Mirror Mirror, On The Wall...

When I was young I was terrified of looking in a mirror after midnight. I’d read somewhere you’d see a ghost over your shoulder. It was probably the same book that said you could find out the first letter of your future husband’s name by throwing a long piece of apple peel over your left shoulder.

Unfortunately it’s impossible to make the letter ’T’ with one long piece of apple peel – I wasn’t convinced Tim was going to be my husband for about ten years.

These days I throw my apple peels straight into the compost bucket, but I’ve never been able to kick the habit of not looking into a mirror after midnight. I guess by day it’s easy to laugh at a silly old superstition, but in the middle of the night I just can’t shake the idea of glimpsing a luminescent figure behind me.

My solution is to keep my eyes closed. I rationalise doing this by telling myself it’s good exercise for my other senses, so i
f I have to get up to go to the loo I feel my way along the walls, searching out familiar corners, registering the change underfoot from carpet to tiles. Of course, along with not seeing any ghosts, there’s the added advantage I can’t see the enormous pile of dirty clothes that has materialised.

Once upon a time I may have thought I was alone with this strange fear of seeing ghosts in mirrors, but a quick search of the internet tells me I’m not, in fact, (like everything these days) there’s even a name for it: Catoptrophobia.
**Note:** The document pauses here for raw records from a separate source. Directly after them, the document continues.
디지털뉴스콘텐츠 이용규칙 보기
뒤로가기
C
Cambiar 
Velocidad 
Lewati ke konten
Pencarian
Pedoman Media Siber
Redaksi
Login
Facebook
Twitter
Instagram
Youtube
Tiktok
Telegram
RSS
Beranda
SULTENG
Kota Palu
There are probably chatrooms and such devoted to it too, or self-help blogs written by sufferers who have worked at overcoming their phobia.

Maybe I should read them and get some tips. They will probably tell me the answer is to gradually expose myself to mirrors – but what if that exacerbates the problem? What if, like people who are scared of spiders, who scream if they see one at any time of the day or night, I start becoming scared of mirrors in daylight hours too? What if I become so skittish and terrified that I jump like a kitten spooked by its own reflection every time I see one?
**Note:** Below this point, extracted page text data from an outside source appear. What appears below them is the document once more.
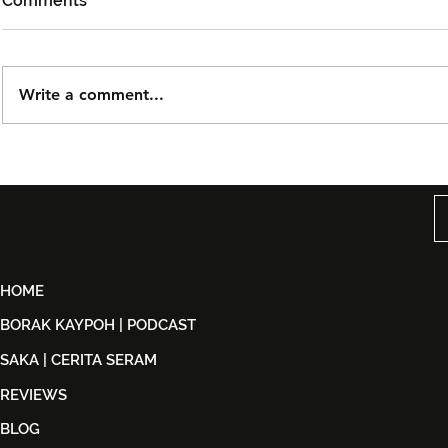
Comments
Write a comment...
Björn Again Kembali ke
Tiket Pute
Kuala Lumpur, Janji Malam
Ledang The
Penuh Nostalgia Buat
Dijual Ber
Peminat ABBA
2026
HOME
BORAK KAYPOH | PODCAST
SAKA | CERITA SERAM
REVIEWS
BLOG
Maybe lots of people have this same fear and are working to keep it in check all the time – all those people exercising in mirror-walled gyms for instance, that’s probably the real reason you see so many people in active-wear away from the gym – because they’ve chickened out of going! And maybe that’s why people love their hairdresser so much – they’re like therapist-magicians, flourishing that cape across your shoulders, hypnotising you into believing the illusion of what you’re supposed to believethat mirrors aren’t dangerous.

But they are.

Perhaps my fear of mirrors is already out of control and I’ve been in denial, after all there are some mirrors in my house that I favour over others, and a few I try hard to avoid - there are certain mirrors that you shouldn’t look in.

Like the mirror in our downstairs bathroom – when I stand before it the light from the small 1930s window is slightly yellowed giving me a tired, wan appearance, the lines on my face are accented. ‘Don’t I look old!’ the voice in my head says, and it’s my mother’s voice and in the mirror I see parts of her face staring back at me and I wonder if I will suffer the same fate as her – maybe that’s the real ghost I am scared of seeing.


Question:
Have you seen a ghost in the mirror?